For instance, if two single quotes ('') are specified for a QUOTE character, the parser will interpret single quotes in the source file as quoting characters; specifying \t for DELIMITER will cause the parser to interpret ASCII horizontal tab characters in the source file as delimiter characters.

Examples

Single File

To load a CSV file of product data located at ../data/products.csv into a table named product:

INSERT INTO ... SELECT ... FROM FILE (Single File) Example
1
2
3
INSERT INTO example.product
SELECT *
FROM FILE."../data/products.csv"

Multiple Files

To load all files whose names begin with products and end in a csv extension, located under ../data, into a table named product:

INSERT INTO ... SELECT ... FROM FILE (Multiple File) Example
1
2
3
INSERT INTO example.product
SELECT *
FROM FILE."../data/products*csv"

Column/Field Names

To load specific fields from a product data file located at ../data/products.csv into specific target table columns:

INSERT INTO ... SELECT ... FROM FILE (Column/Field Names) Example
1
2
3
INSERT INTO example.product (id, stock, category, name)
SELECT ID, Stock, Category, Name
FROM FILE."../data/products.csv"

Note

When specifying source data file field names, it is not required that target table column names also be specified, or vice versa.

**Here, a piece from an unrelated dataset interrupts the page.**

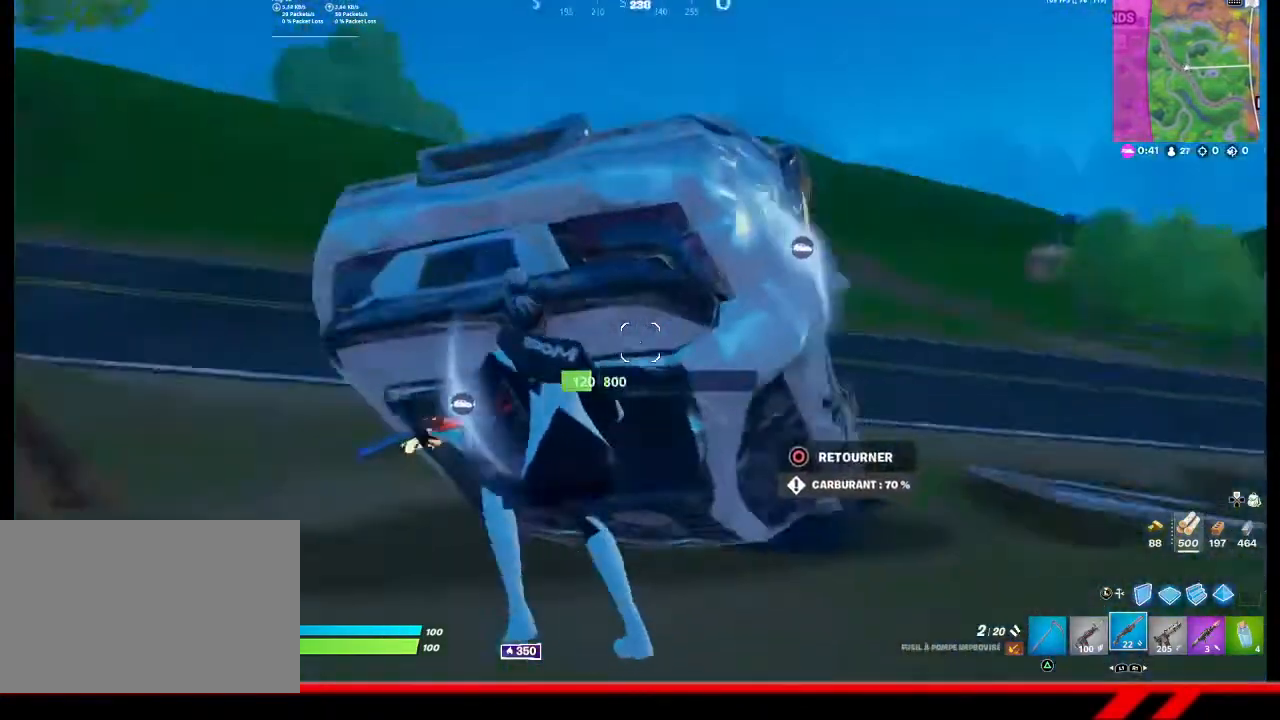
{"buttons": [], "left_stick": "center", "right_stick": "center", "events": [[100, "left_stick", "left"], [267, "left_stick", "center"], [267, "right_stick", "center"]]}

The only requirement is that the set of source data file fields selected align with the target table columns into which data will be inserted.

Options

To load data from a product data file with the following options:

  • file located at ../data/products.csv
  • only records 4 through 10 will be loaded
  • any error will cause the insert to fail
  • the target table will be truncated before loading
  • records will be inserted into the table in groups of 2
INSERT INTO ... SELECT ... FROM FILE with Load Options Example
1
2
3
4
5
6
7
8
INSERT INTO example.product
SELECT *
FROM FILE."../data/products.csv"
BATCH_SIZE=2
INITIAL_CLEAR
LIMIT=7
ON_ERROR=abort
SKIP=3

To load data from a product data file with the following options:

  • file located at ../data/products.ssv
  • the file has a header
  • the field delimiter is a semicolon
  • data requiring quotes will have single quotes as the quoting character
  • the escape character is the backtick
  • the data file represents null values as <null>
  • data file comments are on lines starting with --
INSERT INTO ... SELECT ... FROM FILE with Parse Options Example
1
2
3
4
5
6
7
8
9
INSERT INTO example.product
SELECT *
FROM FILE."../data/products.ssv"
COMMENT='--'
DELIMITER=';'
ESCAPE='`'
HEADER=Y
NULL='<null>'
QUOTE='\''

Considerations

Multi-Head

Blank Lines

  • A blank line in a source data file will be treated as a valid record and will be inserted into the target table as a record with all null fields. If blank lines should not be considered as data, they should be prefixed with the comment marker in order to be skipped by the loading process.

GAdmin

  • While GAdmin does not support this command, it does support importing data from client-local files directly.

/execute/sql endpoint

  • While SQL file ingestion is available to ODBC/JDBC clients; it is not supported within the /execute/sql endpoint, either as a REST call directly or as an API call (like the Python API's execute_sql() function).